January 19, 2009

                                    
US grain market seen as gloomy this year
                          


The US grain market could be gloomy this year as the global recession weighs down heavily on the agricultural industry, said industry experts.

 

CBOT grain prices had dropped sharply from its record high in mid 2008, but the prices had to fall as most buyers were unable to make money converting corn or soy to meat or other products, said Jon Cavanaugh, marketing director for Connecticut-based Central States Enterprises.

 

The high feed costs had severely hurt meat producers, including Pilgrim's Pride and Tyson Foods.
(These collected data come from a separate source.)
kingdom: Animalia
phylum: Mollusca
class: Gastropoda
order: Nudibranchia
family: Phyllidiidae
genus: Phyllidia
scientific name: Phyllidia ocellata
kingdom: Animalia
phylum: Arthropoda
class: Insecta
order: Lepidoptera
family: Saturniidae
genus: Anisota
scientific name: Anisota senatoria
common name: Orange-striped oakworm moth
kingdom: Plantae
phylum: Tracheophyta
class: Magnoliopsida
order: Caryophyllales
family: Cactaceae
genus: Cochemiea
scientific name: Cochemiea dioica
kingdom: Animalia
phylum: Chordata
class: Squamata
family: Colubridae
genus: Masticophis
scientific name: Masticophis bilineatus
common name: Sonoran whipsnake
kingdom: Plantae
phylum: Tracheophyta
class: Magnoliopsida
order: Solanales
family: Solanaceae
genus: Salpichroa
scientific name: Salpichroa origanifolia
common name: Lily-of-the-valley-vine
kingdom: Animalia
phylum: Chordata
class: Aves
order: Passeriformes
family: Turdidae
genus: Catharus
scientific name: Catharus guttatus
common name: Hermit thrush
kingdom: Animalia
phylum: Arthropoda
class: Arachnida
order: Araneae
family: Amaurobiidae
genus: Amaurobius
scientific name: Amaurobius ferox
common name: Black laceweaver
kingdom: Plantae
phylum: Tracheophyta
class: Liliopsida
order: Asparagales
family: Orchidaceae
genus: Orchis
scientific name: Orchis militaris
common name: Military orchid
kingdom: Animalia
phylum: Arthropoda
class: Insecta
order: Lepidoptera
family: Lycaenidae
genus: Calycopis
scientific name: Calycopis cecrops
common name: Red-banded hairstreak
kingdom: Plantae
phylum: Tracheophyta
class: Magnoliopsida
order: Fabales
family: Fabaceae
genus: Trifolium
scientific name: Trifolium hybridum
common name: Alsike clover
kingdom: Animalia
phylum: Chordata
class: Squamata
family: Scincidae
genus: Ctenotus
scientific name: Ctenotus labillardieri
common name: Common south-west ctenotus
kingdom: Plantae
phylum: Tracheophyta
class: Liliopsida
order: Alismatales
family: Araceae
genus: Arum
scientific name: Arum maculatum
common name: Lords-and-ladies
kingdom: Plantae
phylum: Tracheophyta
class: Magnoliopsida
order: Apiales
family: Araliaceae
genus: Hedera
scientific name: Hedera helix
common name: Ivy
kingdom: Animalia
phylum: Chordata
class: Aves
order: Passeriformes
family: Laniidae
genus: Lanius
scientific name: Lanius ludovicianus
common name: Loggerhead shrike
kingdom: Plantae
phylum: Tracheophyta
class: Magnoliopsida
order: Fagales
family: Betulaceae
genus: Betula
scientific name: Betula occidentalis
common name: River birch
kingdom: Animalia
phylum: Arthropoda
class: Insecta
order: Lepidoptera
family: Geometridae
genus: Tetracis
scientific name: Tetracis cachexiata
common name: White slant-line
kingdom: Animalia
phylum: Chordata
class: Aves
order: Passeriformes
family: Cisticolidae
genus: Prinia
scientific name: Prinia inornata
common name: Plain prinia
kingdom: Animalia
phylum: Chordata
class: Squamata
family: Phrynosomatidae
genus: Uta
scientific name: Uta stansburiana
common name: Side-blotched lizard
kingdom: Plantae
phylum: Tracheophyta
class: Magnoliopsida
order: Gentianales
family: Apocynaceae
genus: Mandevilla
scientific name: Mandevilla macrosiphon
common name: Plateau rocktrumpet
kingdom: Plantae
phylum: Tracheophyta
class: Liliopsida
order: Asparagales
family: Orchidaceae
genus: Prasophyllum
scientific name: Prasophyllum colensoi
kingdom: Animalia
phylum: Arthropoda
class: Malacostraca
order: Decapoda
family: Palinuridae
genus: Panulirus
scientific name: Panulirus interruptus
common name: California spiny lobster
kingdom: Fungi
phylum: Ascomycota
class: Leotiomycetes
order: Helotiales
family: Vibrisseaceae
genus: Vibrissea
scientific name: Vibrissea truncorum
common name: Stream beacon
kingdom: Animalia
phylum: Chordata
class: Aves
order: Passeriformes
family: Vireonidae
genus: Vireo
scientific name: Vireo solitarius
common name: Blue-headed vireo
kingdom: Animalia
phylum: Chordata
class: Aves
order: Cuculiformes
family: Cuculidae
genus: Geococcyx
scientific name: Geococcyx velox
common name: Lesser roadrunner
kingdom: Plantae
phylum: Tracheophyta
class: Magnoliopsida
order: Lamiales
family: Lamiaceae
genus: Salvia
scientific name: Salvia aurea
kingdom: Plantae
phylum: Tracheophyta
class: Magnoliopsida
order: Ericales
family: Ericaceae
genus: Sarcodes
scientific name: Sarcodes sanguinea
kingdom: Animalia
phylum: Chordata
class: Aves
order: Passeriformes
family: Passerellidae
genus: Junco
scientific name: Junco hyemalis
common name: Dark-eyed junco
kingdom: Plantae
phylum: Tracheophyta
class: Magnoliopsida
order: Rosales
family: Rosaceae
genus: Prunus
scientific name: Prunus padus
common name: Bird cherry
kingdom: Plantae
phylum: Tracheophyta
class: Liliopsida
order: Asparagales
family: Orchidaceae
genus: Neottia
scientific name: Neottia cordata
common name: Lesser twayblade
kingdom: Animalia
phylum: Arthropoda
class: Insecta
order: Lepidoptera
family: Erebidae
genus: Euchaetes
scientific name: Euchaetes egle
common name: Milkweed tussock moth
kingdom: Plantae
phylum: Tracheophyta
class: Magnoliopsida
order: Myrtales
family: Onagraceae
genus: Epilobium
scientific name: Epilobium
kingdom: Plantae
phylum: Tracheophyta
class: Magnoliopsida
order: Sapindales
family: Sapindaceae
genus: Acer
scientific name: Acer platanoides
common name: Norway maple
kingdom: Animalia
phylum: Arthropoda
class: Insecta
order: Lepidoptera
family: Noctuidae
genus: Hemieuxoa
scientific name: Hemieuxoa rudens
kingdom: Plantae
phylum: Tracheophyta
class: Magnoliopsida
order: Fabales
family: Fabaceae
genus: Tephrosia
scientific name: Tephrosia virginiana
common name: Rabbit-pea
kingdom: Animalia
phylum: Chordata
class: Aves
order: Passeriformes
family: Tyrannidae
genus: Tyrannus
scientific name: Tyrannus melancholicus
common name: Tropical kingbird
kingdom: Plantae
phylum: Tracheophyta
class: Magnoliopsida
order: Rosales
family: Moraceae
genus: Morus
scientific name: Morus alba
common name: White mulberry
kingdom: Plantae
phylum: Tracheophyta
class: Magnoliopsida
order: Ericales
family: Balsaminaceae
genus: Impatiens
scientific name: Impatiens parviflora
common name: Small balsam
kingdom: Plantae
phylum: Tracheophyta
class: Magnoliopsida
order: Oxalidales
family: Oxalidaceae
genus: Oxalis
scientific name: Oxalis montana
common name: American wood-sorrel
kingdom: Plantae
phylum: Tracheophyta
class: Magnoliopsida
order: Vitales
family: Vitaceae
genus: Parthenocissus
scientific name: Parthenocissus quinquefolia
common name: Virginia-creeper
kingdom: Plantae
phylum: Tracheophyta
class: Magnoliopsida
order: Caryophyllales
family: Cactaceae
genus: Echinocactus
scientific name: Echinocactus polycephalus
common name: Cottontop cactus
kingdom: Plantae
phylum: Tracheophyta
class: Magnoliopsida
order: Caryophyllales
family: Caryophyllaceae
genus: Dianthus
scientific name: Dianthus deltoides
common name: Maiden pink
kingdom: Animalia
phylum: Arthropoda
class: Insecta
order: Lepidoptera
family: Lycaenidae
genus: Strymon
Pilgrim's Pride filed for bankruptcy in December, while Tyson's president and chief executive officer resigned after earnings for fiscal 2008 plunged 68 percent.

 

A global recession has worsened the situation for livestock farmers, as consumers ditch middle- and higher-end meat cuts for low value cuts such as hamburger or turn to foods such as peanut butter and macaroni and cheese, said David Kohli, a commodity analyst for the Fort Wayne branch of Allendale.

 

People are losing their jobs and that has hurt demand, said Cavanaugh.

 

While Asia imports a great amount of US corn, meat is still considered a luxury to much of the population in many of the export markets, so feed demand fell quickly when economies weakened, said Cavanaugh.

 

Grain exports were also pulled down by the strengthening dollar while other currencies declined last year.

 

Kohli said interest-rate reductions by the Federal Reserve have not weakened the dollar as expected partly because companies worldwide are selling assets to pay down debts. This de-leveraging requires dollars because 80 percent of international transactions take place in US dollars.

 

The economy has a large influence on grain prices and farmers should keep an eye on global and national economic forecasts, said Kohli.

 

With winter wheat planting down 4 million acres due to lower wheat prices, there will be plenty of US acres to meet projected corn and soy demand, said Cavanaugh.

 

Current corn prices are relatively low considering its production costs, said Cavanaugh.

 

He said between mid-January and the end of March, corn will trade between US$3.50 and US$4.75, while soy will trade between US$8 to US$9.50.

 

Kohli said if soy goes below US$8 per bushel, the price could fall to US$6, and corn prices could fall to as low as US$2.75.